First you need to qualify it. Qualifying a lead means making sure that it’s worth pursuing.

  • Is it real?
  • Is it big enough?
  • Is it the right type?
  • Is it worth pursuing?
  • Can you win it?

But the truth is that you should be qualifying the lead continuously. You should be constantly proving that the lead is worth pursuing. 

Once you qualify the lead, you need to prepare to win it. This is a combination of things you need to do and things you need to find out. You do this by seeking the answers to more questions.

When most companies get a lead, they ask themselves what they can find out about it. They go fishing. Sometimes they discover good information and are quite pleased with themselves. But usually, when the RFP is released and they start asking the real questions that they need to answer to guide the proposal writing to the win, they find that they are unprepared.

This is because they have not used the time before RFP release to the maximum advantage and because the information they stumbled across did not add up to what they need to know to win. The only way to overcome this is to bring some structure to how you approach the pre-RFP pursuit.

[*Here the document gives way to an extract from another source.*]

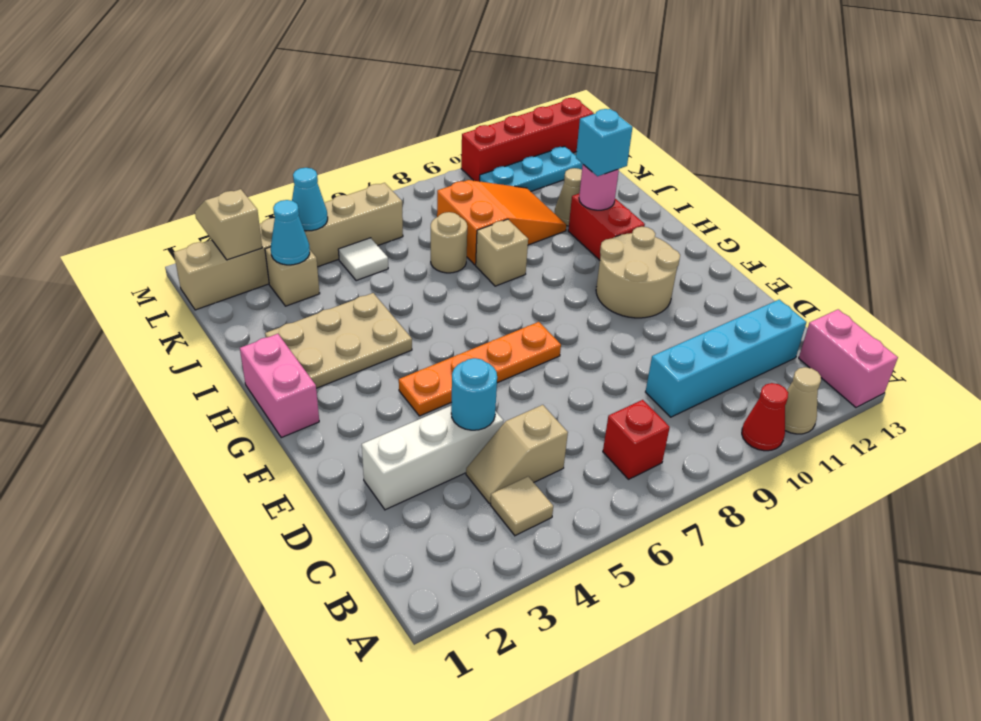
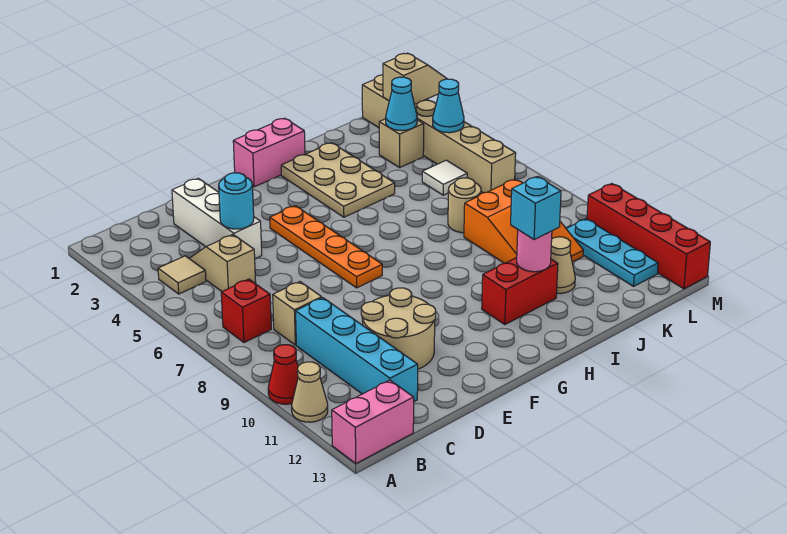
tan round brick F10:G11 level 1 -> tan round brick D10:E11 level 1
tan brick I8 level 1 -> tan brick C8 level 1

Start by breaking down the time before RFP release into parts, so that you can allocate action items and information gathering activities and then hold reviews to track their progress. Tracking the progress of leads means you need check-in milestones and some way to measure progress. Monthly business development meetings tend to become routine and ineffective.

The way we approach this in our process is to break the time before RFP release down proportionately into four reviews. We take the questions that articulate what we need to know in order to write the winning proposal and allocate them across those four reviews. When we get to a review date, we grade whether the answers we’ve gathered are sufficient for us to be ready to win at RFP release. 

We call our approach to the pre-RFP pursuit phase information advantage for them. But when you see the Readiness Review scores, it’s a bit more objective. If you track the metrics, it becomes concrete.

Grading your progress at set reviews enables you to collect metrics that can help you determine exactly what drives win probability. If you divide the questions and action items into categories like customer awareness, opportunity awareness, competitive awareness, and self-awareness, you can measure how your score at each phase in each area correlates with your win rate. Over time, this can help you decide how to prioritize your efforts.

Holding onto every lead means your win rates will go down and those you do win will have lower margins. But to develop an information advantage and be able to know which leads are on track you need to implement a structure like we’ve described. In a more competitive environment, those that do will gain market share. Those that don’t will starve and fade away.